Il centro che resiste si fa male da solo

ITALIA. «Se ci sei batti un colpo!» Potrebbe essere questa la sollecitazione/intimidazione da rivolgere alle forze politiche (Italia viva, Azione nonché Forza Italia) che animano lo spazio politico chiamato centro. Ma, il centro esiste o, come molti sono convinti, è solo un’illusione ottica?

Non è per caso un fantasma che appare e scompare? Uno schermo dietro cui ripara chi non ha il coraggio di dichiararsi di destra o di sinistra? Parafrasando un detto divenuto proverbiale, si potrebbe sostenere che il centro è un po’ come l’Araba Fenice: «Che ci sia ciascun lo dice, dove sia nessun lo sa!». Esattamente il contrario di quel che si pensa della destra e della sinistra.
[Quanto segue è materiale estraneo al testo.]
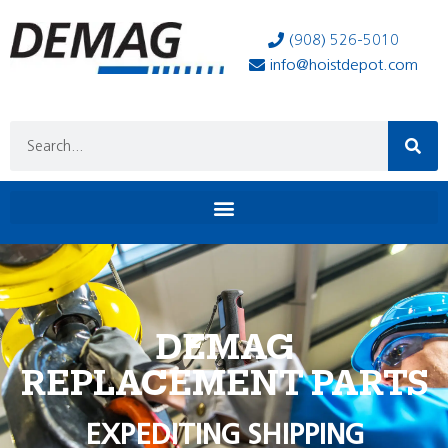
(908) 526-5010
info@hoistdepot.com
DEMAG
REPLACEMENT PARTS
EXPEDITING SHIPPING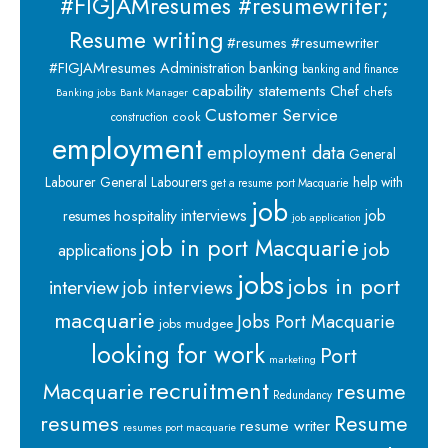
#FIGJAMresumes #resumewriter;
Resume writing
#resumes #resumewriter
banking
#FIGJAMresumes
Administration
banking and finance
capability statements
Chef
chefs
Banking jobs
Bank Manager
Customer Service
cook
construction
employment
employment data
General
Labourer
General Labourers
help with
get a resume port Macquarie
job
interviews
hospitality
job
resumes
job application
job in port Macquarie
job
applications
jobs
jobs in port
interview
job interviews
macquarie
Jobs Port Macquarie
jobs mudgee
looking for work
Port
marketing
recruitment
Macquarie
resume
Redundancy
resumes
Resume
resume writer
resumes port macquarie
Anche chi è digiuno di politica, non ha difficoltà a orientarsi con queste categorie politiche. Non succede invece col centro. Più che un pieno, sembra un vuoto. Pare esistere solo per sottrazione. Sarebbe di centro chi non è né di destra né di sinistra.

Un ben strano fantasma, quello del centro. Tutti ne parlano, molti lo cercano, non pochi lo demonizzano. Senza dire che talora poi compare in carne ed ossa, in qualche caso con tale forza da conquistare il controllo della politica. C’è stata una stagione, durata ben mezzo secolo, in cui il centro - parliamo della Democrazia cristiana - non solo è stato maggioritario, ma si è permesso il lusso di essere il solo collocato al tavolo da gioco in possesso delle carte vincenti. Chi a destra (il Msi) o a sinistra (il Pci) voleva accedere al governo, doveva per forza di cose fare la piega e bussare rispettosamente alla porta della Balena Bianca, che poi decideva a suo piacimento se associare o meno - e a quali condizioni - il partito questuante. Erano i tempi del sistema proporzionale, di una destra e di una sinistra confinate in un angolo per il loro standing antisistema.
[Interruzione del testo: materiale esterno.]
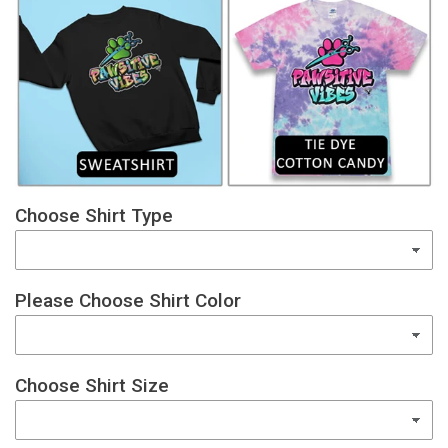
Choose Shirt Type
Please Choose Shirt Color
Choose Shirt Size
Tutto il contrario di quel che avviene da quando è in atto il tentativo di animare una democrazia dell’alternanza. Una legislazione elettorale impostata sul criterio maggioritario spinge l’elettore a scegliere tra due alternative. Tertium non datur: non c’è spazio per un terzo incomodo. In altre parole, diventa problematico per il centro assicurarsi un’esistenza, stretto com’è da una logica binaria: è chiamato a stare o di qua o di là.

Tuttavia, soffocato nelle istituzioni, non per questo il centro viene meno nella società. L’opinione pubblica che non ama gli estremismi finisce per non avere altre valide alternative; è spinta ad esercitare il cosiddetto «voto utile». Tende cioè a ripiegare sulle ali moderate dei due soli schieramenti che si giocano la partita.

È presto spiegata la ragione per cui l’appuntamento elettorale dell’europee è per il centro una sfida decisiva. La regola proporzionale permette a una terza presenza di poter misurare le proprie forze senza essere costretta ad appoggiarsi a destra o a sinistra.

Non contento della dura prova che l’aspetta, c’ha pensato il centro a complicarsi la vita già difficile. Invece di presentarsi in qualche modo collegato, se non proprio alleato, ha deciso di giocarsi la sopravvivenza a ranghi sciolti. Ha reso con ciò ancora più difficile la sfida. Italia viva e Azione corrono sul filo del rasoio del 4%, soglia sotto la quale sarebbero escluse dal parlamento europeo. Da parte sua, Forza Italia si può dire confortata, oltre che dai suoi numeri più alti, dalla condizione di sicurezza che le offre appartenere ad una coalizione. In compenso soffre dal ritrovarsi forza minoritaria dentro uno schieramento dominato dalla destra, sia della Lega sia di FdI.